We had kept in touch sporadically since high school, sometimes going 2 – 3 years without hearing from each other. About 12 years ago she contacted me, we enjoyed a rare long visit, reconnected, and determined to stay in better touch.  And we did. Emails, visits on the odd occasion we were in the same city, letters and photos. As the disease ravaged her body, Danielle’s big life was increasingly diminished in mobility although never in scope. She may have become less mobile, lost her independent living, but never her expectations for herself or others. As the disease unjustly took over her body, Danielle had no option but to move back to our hometown and be in the care of her extraordinary family. And yet, her  joie de vivre was not lost. For ALS robs your body of mobility and function, but not your mind. Your essence is left intact, to witness your physical decay. When I was in town, we would go out – her hands/arms were the first to be rendered useless; initially she could walk aided, then needed assistance with a wheelchair, too soon could not leave her wheelchair, speaking became difficult and finally no longer able to breathe on her own, was mostly confined to her family home – a sanctuary they created for her with gardens, paintings, a vibrant blue Buddha, photos, colours, laughter, underscored by all  the traditional and non-traditional medical communities options available.

A wonderful and true friend Barb, part of our Grade 10 triumvirate, was also keeping in very close contact. In mid-June, Barb and I began our soon to become ritual of Sunday morning coffee with Danielle.

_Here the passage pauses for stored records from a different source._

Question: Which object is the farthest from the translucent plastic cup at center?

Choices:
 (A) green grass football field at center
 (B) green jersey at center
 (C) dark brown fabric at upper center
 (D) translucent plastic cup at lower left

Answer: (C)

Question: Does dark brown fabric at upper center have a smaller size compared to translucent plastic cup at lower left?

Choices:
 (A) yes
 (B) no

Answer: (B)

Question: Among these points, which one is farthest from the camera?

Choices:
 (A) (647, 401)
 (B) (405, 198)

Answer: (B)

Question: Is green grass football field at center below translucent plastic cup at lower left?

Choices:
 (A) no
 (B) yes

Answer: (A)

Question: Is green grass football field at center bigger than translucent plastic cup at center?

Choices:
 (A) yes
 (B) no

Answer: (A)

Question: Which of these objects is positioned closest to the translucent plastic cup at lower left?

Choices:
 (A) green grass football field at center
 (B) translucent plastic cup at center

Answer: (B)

Barb and I would meet at Starbucks, get Danielle’s favourite Americano, and head to Danielle’s for our weekly visit.  Between offering Danielle sips of coffee through a straw that one of us would hold up to her, the three of us laughed hysterically, talked in hushed tones, cried together, discussed our pressing concerns – in some ways things had not changed since Grade 10! Barb and I also continued to visit Danielle on our own. And as July progressed, these visits became more frequent, and longer. The last Thursday in July I took dinner for all of us, and spent a luxurious visit with Danielle and her family. Even after many hours I had a very difficult time pulling myself away.  I was on my way to NYC for a week and was really going to miss her! As I walked home, I reminisced about how the summer was unfolding and realized that it had become the ‘summer of Danielle’.

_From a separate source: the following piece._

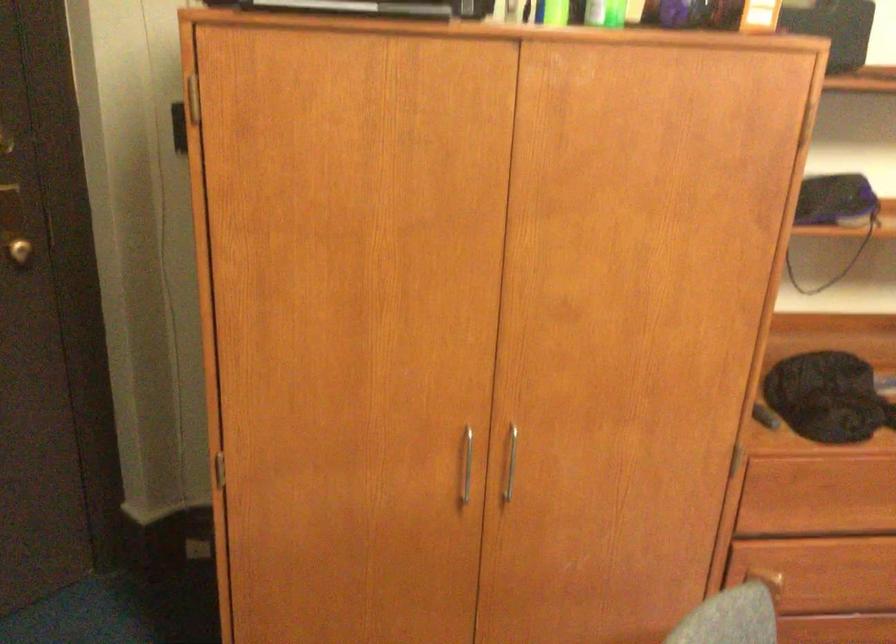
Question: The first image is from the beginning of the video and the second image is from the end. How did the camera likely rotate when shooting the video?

I landed in Toronto after my week away, to an urgent phone call from Barb; our Danielle was in crisis. Learning she had been taken to the hospital, we waited throughout Friday for news, and Saturday received a call on behalf of Danielle, asking Barb and I to come to say good-bye. And we did. Our final intimate moments will remain private,  but I will reveal that in this most darkest of times, Danielle still remained the truest and sweetest of friends. In the worst moment of her life, at the instant she knew that it was her time to die, she looked to all of us who loved her and gave us the opportunity for a bit of peace.

An architect of her life from the beginning, Danielle managed her final years with the same tenacity and heart that had propelled her throughout the world. She not only fought to live, she fought off death. An incredible amount of strength that I will forever be in awe of. Courage, heart, truth, that resulted in an example of how it is to really live in this world. Nora Ephron determined at the end, that she wanted to ‘write her own story’. And so it is with Danielle.   Thus, on this Sunday morning, I am sitting in Starbuck’s, having an Americano, missing her greatly and deeply. Treasuring in the privilege of my summer of Danielle.